Séance de rattrapage pour ce joli texte de Marie-Claude SABY qui nous est parvenu en retard! Un texte en réponse à la proposition d’écriture de Martine LEROY-RAMBAUD (se souvenir d’une photo), à partir du livre de Jeanne Benameur « Otages intimes » (Actes Sud, 2015).
La non-photo
Plage déserte ou presque. Sable noir, soleil vêtu de pourpre avant de se jeter dans les eaux sombres de l’océan indien. La photo serait facile, le cliché parfait. Appareil photo collé au visage, tu cherches le meilleur angle, règles le diaphragme pour l’entrée correcte de la lumière. Tu hésites, décolles ton visage de l’appareil pour mieux le voir. Te dire : « il me le faut en gros plan, contre-plongée peut-être ! ». Mais tu n’as pas envie de te contorsionner là, devant lui, figé dans une immobilité méditative.
Silhouette en contre jour, le pêcheur de Kathaluwa silencieux et patient, ne bouge pas.
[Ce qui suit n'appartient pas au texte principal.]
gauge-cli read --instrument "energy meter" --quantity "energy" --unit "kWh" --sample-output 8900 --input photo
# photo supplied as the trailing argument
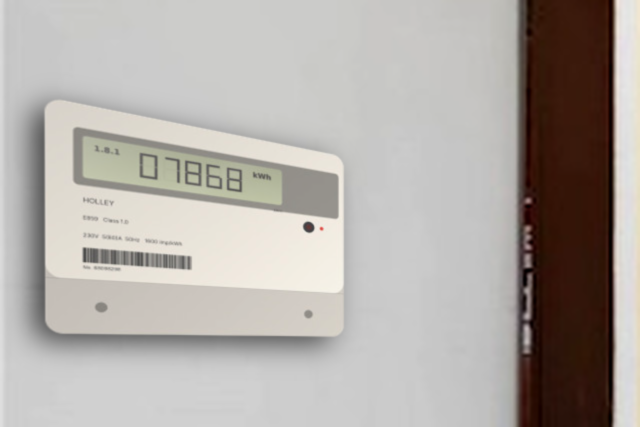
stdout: 7868
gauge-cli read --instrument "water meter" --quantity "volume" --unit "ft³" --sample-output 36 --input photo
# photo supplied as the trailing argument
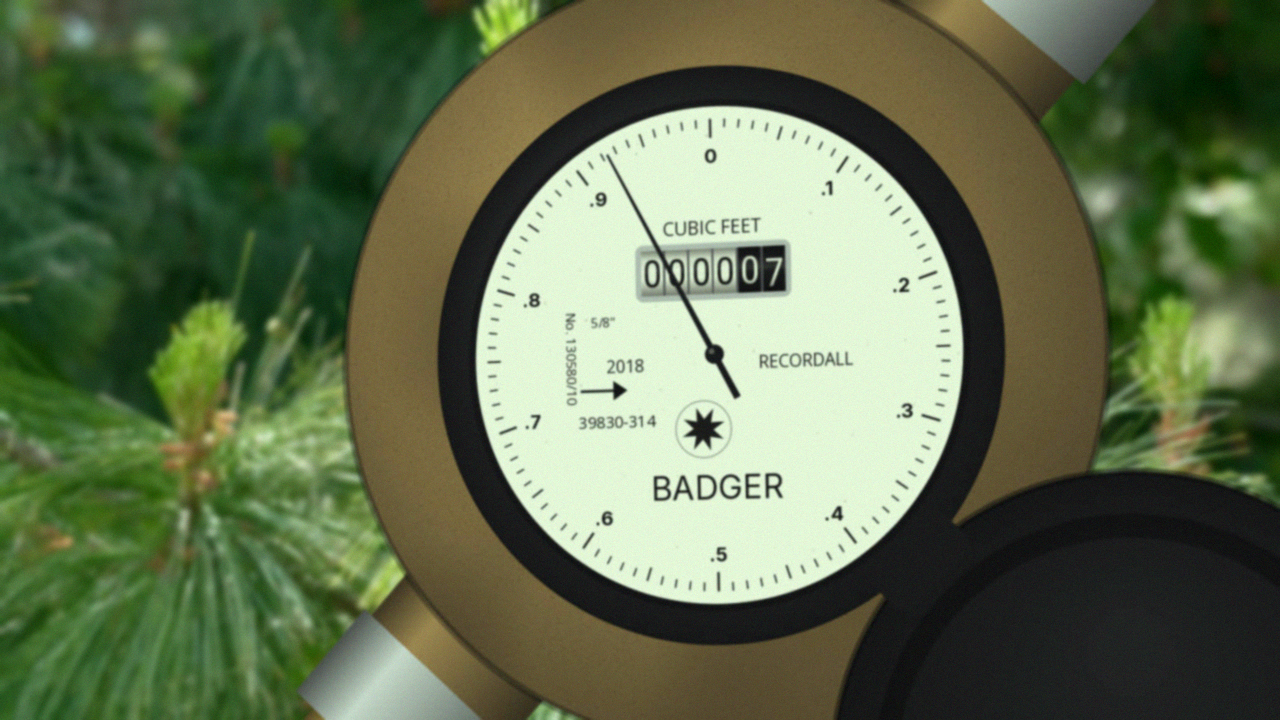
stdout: 6.92
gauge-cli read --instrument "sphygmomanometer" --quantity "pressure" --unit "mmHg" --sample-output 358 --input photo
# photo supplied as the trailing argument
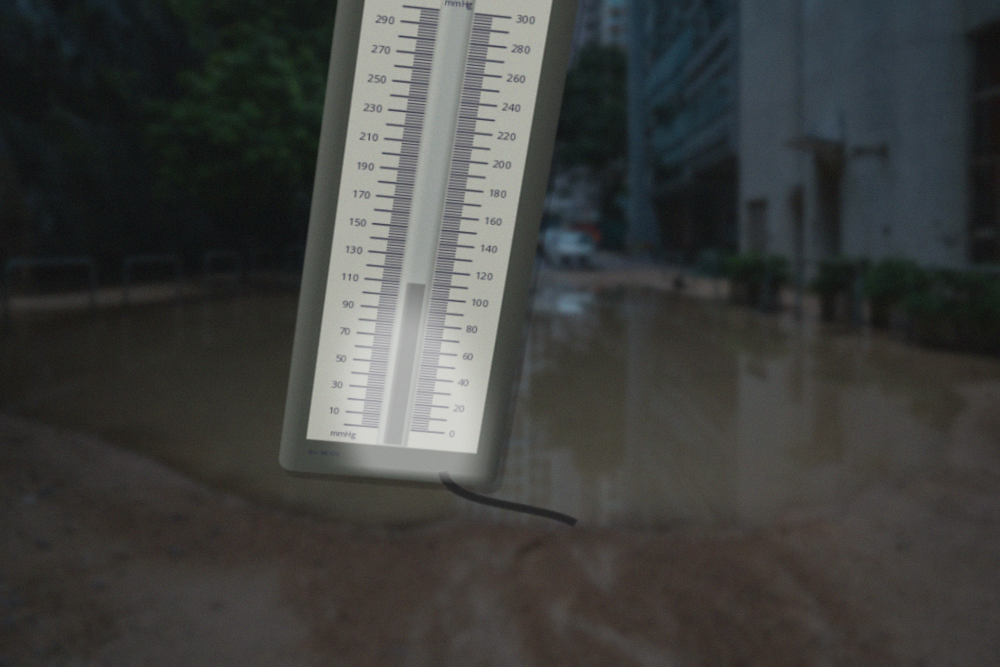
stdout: 110
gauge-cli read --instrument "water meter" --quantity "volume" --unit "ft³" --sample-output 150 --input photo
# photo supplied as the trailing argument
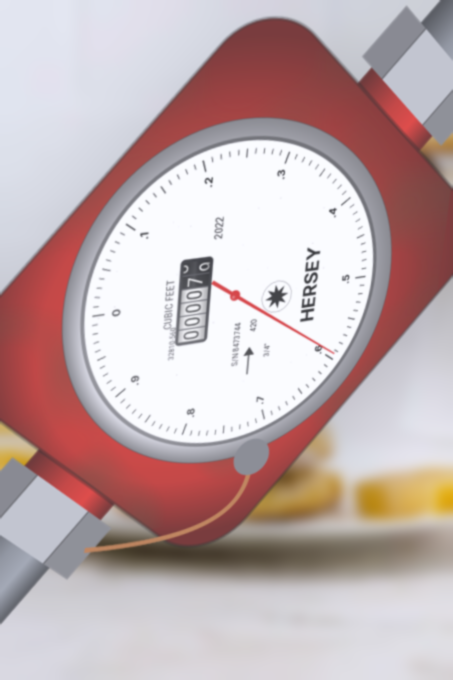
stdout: 78.59
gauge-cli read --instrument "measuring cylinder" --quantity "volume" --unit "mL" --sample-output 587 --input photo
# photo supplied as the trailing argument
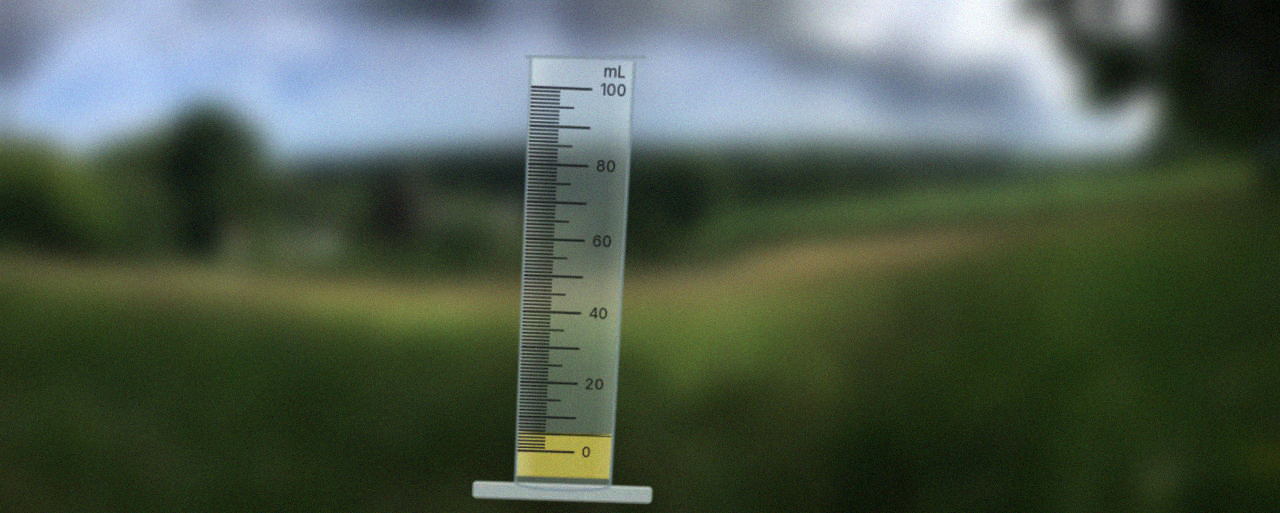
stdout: 5
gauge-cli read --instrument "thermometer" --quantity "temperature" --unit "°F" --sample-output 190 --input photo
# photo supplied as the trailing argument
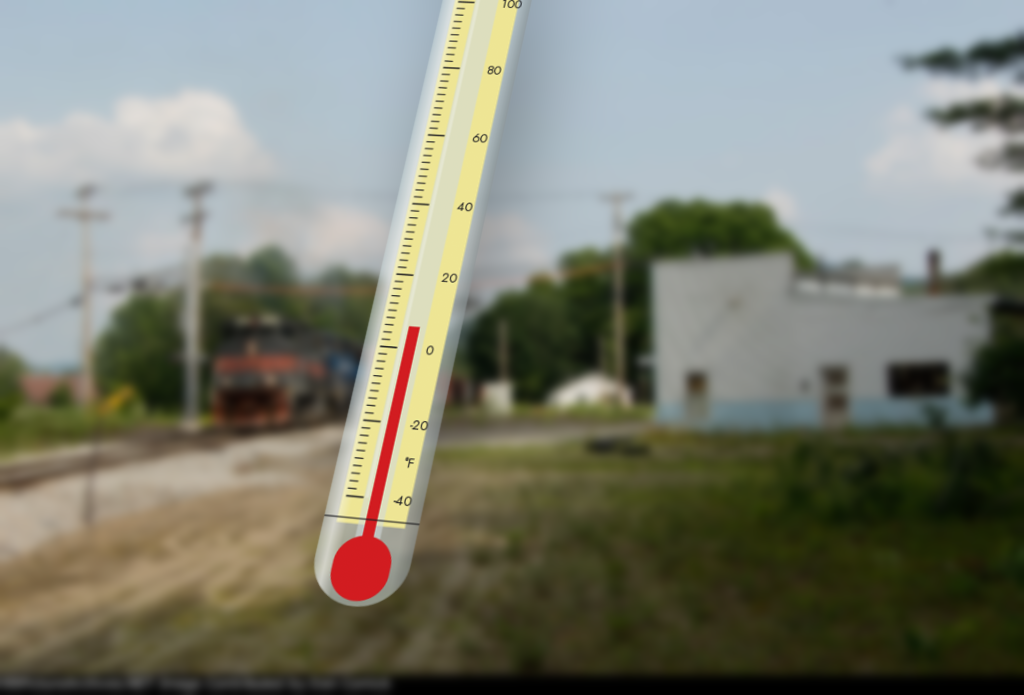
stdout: 6
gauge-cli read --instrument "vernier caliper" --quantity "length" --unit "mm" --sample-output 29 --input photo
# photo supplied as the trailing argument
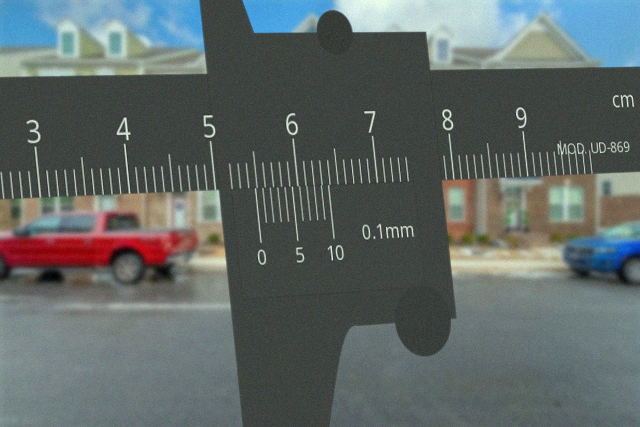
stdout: 54.8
C’est son immobilité qui a arrêté ton geste, anéanti ton intention.
Le port de tête enturbanné, digne, est tourné vers un horizon incertain. A quoi, à qui pense-t-il à ce moment là ? A-t-il une famille, une femme, des enfants à nourrir ? Rêve-t-il d’une autre vie ? Des moyens qu’il n’a pas su se donner pour vivre autre chose ? Ou est-il tout simplement heureux de sa solitude et du calme dont il se nourrit ?
Tu ne vois ni ses yeux ni son visage, seulement la forme d’un corps longiligne, à demi nu accroché en équilibre instable pour sa traditionnelle « pêche sur pilotis ». Il a jeté ses filets. Face à lui, le soleil embrasse la mer de ses lèvres vermillon.
Tu ne vas pas appuyer sur le déclencheur de crainte de faire frissonner la mer.
De cette brève rencontre éternelle, tu veux garder souvenir. Même si tu n’appuies pas, les couleurs garderont la vivacité du présent, tu ne leur donneras pas loisir de se décolorer dans un album qui resterait coincé sur la plus haute étagère d’une vieille armoire. Pas besoin de photo, le souvenir restera là, précis, tatoué en toi. Pas besoin de révélateur de ce court instant. Instant d’immobilité puis de mouvement lorsque l’homme à demi-nu, seulement vêtu de la couleur sombre de sa peau descend de sa perche avec la souplesse d’un chat. De ses bras et en quelques enjambées, il ouvre l’eau, s’avance jusqu’à toi. A ta hauteur, sa bouche en un large sourire édenté te dit des choses que tu ne comprends pas. Son geste te suffit. Tu acceptes le poisson qu’il te tend, le seul qu’il ait pêché ce soir ! Sans doute se souviendra-t-il longtemps de la musique de ton « merci beaucoup ».
Pas de bruit, pas de photo, peu de mots seulement une complicité inespérée. Souvenir suffisamment vif aujourd’hui encore pour esquisser cet instant d’ombre et de lumière.